I would caution that, while it is attractive to look for universal causes ('the Orwell temptation'), there may not be one. It's possible that local circumstances, individual talent and a dash of pure chance have brought about the results we have seen in the UK, Europe, Greece, Australia and the US.

Should Trump throw a 45% tariff on Chinese imports, how should China rationally respond? And is there a case for a US tariff increase at all?
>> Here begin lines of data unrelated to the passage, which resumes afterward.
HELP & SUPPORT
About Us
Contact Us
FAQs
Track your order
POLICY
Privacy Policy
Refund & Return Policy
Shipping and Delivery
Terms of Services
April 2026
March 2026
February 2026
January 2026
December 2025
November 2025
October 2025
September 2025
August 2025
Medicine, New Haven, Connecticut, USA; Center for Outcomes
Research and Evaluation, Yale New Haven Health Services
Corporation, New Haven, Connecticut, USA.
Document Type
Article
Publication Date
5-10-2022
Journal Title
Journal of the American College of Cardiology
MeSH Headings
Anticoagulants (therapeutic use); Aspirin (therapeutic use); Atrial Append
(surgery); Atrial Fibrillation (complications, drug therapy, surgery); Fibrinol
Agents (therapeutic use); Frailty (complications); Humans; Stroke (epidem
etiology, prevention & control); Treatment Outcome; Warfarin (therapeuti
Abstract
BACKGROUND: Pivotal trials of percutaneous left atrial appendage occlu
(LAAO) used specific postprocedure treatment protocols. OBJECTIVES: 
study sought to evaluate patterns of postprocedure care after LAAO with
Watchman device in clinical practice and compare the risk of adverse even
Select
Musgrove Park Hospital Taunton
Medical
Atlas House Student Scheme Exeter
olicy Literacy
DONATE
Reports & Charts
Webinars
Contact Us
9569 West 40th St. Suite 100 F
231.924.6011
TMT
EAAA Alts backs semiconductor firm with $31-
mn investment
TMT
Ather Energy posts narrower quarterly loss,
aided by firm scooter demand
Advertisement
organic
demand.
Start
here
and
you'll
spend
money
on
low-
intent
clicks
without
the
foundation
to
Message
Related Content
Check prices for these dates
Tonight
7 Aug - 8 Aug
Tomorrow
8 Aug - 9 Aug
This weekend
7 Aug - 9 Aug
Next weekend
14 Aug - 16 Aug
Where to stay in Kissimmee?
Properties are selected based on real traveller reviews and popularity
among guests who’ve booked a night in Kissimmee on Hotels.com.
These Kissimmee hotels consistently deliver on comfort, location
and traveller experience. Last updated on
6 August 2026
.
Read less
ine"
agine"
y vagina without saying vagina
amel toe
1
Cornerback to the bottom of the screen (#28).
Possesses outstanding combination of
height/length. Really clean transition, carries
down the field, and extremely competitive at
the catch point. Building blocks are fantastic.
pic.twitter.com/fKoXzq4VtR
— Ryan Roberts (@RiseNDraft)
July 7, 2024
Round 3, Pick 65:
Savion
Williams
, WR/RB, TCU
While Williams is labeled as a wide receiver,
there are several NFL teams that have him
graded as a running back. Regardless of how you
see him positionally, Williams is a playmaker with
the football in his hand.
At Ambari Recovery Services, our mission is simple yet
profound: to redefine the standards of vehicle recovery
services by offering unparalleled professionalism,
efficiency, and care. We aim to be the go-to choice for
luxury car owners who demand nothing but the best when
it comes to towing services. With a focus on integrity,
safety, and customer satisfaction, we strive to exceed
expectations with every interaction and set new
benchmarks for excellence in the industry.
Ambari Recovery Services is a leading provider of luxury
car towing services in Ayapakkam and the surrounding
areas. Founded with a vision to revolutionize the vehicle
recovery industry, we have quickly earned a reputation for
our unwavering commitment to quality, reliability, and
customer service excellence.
Greg Earl:

The modelling, presented at the Melbourne Economic Forum, shows that a 45% tariff would also not necessarily be globally disruptive in its own right. But a simulation of a 45% retaliatory tariff by China on the US and a flow-on 20% tariff around the rest of the world would reduce world trade volume by a third and take many economies into recession.

Stephen Grenville analysed the new hip view on fiscal policy:

Accepted wisdom on fiscal policy has shifted remarkably over the last couple of years, although too late to support the feeble global recovery from the 2008 crisis. Now the consensus is that there is a good case for fiscal stimulus in countries still with sub-par growth (ie. almost all), provided they have 'fiscal space'.

Given Pakistan's historic propensity for coups, what should we expect from Pakistan’s new chief of army staff, General Qamar Javed Bajwa? Shashank Joshi:

History is a useful guide here. Bajwa, we are assured, is ‘an apolitical person’, ‘more reserved than his predecessor’, and a ‘thorough professional’. If this language sounds familiar, it’s because it’s the stock greeting for a Pakistani army chief – more in hope than in expectation… when a Pakistani civilian hears the word ‘apolitical’, it’s a good idea to change the locks.

Finally, Victor Abramowicz argued for the wisdom of large surface ships:

In response, for the defender, a common proposition is that submarines may be the only feasible vessels for contested environments, depending on their stealth to provide a good chance of survival. Surface ships, on the other hand, will become floating targets, and large surface ships in particular simply expensive follies. Such analyses make the defender rely heavily on the ‘avoiding detection’ part of the formula. This bets the farm on future surveillance not outmatching submarines’ stealth, an uncertain prospect.